**WORK REQUIRED**
Reproduce the records below word for word, from the start through the line that contains "scientific name: Satyrium liparops", with both of those lines included.

**DATA ROWS**
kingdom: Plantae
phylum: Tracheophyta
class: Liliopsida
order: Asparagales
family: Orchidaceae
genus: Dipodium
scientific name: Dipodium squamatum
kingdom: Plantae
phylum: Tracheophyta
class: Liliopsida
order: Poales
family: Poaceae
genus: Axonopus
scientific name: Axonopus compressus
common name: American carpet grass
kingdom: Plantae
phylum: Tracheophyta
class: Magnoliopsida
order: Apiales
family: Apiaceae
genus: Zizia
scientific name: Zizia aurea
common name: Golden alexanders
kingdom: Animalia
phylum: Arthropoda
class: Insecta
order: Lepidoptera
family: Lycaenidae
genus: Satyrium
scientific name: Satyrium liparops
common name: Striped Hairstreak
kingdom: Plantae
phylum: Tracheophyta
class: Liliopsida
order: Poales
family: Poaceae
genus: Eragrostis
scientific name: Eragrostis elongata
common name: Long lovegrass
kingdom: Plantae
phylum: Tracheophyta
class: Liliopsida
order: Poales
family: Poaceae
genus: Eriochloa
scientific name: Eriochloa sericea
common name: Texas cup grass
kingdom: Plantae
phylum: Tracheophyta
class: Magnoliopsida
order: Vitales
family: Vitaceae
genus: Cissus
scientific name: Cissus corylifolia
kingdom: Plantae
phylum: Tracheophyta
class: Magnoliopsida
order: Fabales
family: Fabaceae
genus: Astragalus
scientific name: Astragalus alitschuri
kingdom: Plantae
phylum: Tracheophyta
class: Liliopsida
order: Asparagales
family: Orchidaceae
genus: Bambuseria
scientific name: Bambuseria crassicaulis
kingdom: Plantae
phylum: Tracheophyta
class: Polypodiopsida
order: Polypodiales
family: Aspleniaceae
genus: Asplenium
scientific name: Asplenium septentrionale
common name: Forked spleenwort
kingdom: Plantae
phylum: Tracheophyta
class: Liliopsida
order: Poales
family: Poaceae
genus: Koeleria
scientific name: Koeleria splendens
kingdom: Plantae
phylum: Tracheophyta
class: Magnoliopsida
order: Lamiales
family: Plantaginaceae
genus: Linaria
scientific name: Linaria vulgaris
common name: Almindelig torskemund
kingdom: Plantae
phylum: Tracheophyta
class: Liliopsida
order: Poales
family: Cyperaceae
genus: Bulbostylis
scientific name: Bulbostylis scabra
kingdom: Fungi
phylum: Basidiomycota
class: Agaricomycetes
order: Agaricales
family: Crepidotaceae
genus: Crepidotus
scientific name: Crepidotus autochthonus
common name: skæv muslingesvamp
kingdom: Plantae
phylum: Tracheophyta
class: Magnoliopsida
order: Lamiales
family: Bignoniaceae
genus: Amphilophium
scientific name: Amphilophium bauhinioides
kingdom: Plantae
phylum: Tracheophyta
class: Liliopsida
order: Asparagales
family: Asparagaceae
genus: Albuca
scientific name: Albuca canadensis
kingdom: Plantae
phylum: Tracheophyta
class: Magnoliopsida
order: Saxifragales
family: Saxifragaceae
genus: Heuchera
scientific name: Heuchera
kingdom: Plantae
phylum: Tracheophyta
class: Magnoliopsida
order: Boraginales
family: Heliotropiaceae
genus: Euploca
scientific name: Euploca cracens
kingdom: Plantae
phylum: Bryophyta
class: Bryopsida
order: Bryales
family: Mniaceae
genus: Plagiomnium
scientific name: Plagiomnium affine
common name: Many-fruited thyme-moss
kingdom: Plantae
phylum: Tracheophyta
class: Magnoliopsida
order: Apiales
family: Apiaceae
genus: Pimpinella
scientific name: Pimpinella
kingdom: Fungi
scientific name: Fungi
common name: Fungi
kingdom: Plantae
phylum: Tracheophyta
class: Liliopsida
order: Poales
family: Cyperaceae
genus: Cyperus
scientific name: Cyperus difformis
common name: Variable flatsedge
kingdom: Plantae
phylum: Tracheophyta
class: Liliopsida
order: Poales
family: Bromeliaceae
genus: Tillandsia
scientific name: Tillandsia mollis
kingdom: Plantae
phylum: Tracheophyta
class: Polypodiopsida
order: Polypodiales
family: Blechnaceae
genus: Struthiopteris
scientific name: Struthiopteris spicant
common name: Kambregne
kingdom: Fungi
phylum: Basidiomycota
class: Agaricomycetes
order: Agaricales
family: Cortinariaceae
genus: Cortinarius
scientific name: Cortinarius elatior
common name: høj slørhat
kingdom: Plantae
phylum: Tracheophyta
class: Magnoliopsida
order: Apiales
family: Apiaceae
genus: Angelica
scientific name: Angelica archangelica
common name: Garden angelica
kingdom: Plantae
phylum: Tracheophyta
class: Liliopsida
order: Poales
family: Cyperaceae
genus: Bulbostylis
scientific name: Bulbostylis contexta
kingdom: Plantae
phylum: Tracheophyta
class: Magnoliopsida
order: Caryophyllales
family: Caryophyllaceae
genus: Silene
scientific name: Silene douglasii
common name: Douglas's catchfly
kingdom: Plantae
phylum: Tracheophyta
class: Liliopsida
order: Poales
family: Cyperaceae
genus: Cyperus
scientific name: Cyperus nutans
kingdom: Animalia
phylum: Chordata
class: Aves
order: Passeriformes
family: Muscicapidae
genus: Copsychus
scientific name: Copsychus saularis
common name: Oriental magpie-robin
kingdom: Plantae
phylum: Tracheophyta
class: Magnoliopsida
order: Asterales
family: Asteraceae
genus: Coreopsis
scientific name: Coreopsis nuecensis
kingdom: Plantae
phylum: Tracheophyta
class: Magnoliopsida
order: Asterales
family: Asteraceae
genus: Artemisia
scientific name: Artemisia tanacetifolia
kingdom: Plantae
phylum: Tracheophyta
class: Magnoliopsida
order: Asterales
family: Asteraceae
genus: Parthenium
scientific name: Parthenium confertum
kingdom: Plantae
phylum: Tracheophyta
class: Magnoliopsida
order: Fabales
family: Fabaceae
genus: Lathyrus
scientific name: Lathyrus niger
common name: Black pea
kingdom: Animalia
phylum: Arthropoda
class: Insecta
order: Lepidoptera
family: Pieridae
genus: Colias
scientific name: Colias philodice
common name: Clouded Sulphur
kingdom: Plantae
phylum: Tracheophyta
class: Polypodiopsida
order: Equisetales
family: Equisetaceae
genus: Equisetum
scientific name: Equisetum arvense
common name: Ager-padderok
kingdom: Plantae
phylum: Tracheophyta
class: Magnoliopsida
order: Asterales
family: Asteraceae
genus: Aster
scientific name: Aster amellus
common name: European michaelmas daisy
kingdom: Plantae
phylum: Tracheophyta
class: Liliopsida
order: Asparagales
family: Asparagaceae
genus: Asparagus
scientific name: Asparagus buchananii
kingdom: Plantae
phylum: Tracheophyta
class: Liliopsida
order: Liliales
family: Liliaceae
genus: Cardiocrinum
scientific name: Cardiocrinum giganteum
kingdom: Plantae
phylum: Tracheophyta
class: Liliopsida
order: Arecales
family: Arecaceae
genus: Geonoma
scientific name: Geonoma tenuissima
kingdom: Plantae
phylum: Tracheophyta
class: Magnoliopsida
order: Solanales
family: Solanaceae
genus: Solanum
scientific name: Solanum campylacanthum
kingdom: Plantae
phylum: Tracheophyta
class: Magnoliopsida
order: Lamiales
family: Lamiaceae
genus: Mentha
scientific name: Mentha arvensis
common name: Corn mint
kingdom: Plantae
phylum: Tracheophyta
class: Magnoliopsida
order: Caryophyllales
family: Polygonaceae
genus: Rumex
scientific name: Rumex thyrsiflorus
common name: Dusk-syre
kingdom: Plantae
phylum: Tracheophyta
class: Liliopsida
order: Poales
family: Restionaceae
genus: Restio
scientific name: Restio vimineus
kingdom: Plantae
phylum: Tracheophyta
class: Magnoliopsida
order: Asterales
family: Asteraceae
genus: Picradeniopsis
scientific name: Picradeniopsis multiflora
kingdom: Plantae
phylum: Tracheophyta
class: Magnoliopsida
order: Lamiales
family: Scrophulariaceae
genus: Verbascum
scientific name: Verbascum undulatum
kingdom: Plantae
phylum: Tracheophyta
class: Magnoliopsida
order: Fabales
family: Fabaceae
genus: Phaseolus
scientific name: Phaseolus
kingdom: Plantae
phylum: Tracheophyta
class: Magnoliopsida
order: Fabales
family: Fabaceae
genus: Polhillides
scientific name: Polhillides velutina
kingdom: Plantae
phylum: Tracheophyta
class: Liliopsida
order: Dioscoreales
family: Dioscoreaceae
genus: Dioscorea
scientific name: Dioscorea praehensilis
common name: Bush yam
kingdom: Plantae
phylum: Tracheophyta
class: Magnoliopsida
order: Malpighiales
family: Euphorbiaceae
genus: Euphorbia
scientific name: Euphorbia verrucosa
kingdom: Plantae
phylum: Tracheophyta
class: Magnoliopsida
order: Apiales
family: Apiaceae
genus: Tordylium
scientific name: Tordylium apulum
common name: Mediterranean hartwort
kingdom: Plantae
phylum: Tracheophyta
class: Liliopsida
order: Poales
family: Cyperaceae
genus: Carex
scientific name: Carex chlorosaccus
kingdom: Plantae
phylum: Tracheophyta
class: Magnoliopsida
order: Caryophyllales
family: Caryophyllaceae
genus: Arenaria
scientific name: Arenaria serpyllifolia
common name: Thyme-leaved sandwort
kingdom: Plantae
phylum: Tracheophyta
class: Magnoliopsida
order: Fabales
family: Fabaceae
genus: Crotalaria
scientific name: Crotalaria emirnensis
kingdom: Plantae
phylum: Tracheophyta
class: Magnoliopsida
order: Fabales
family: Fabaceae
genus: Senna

**FULL OUTPUT**
kingdom: Plantae
phylum: Tracheophyta
class: Liliopsida
order: Asparagales
family: Orchidaceae
genus: Dipodium
scientific name: Dipodium squamatum
kingdom: Plantae
phylum: Tracheophyta
class: Liliopsida
order: Poales
family: Poaceae
genus: Axonopus
scientific name: Axonopus compressus
common name: American carpet grass
kingdom: Plantae
phylum: Tracheophyta
class: Magnoliopsida
order: Apiales
family: Apiaceae
genus: Zizia
scientific name: Zizia aurea
common name: Golden alexanders
kingdom: Animalia
phylum: Arthropoda
class: Insecta
order: Lepidoptera
family: Lycaenidae
genus: Satyrium
scientific name: Satyrium liparops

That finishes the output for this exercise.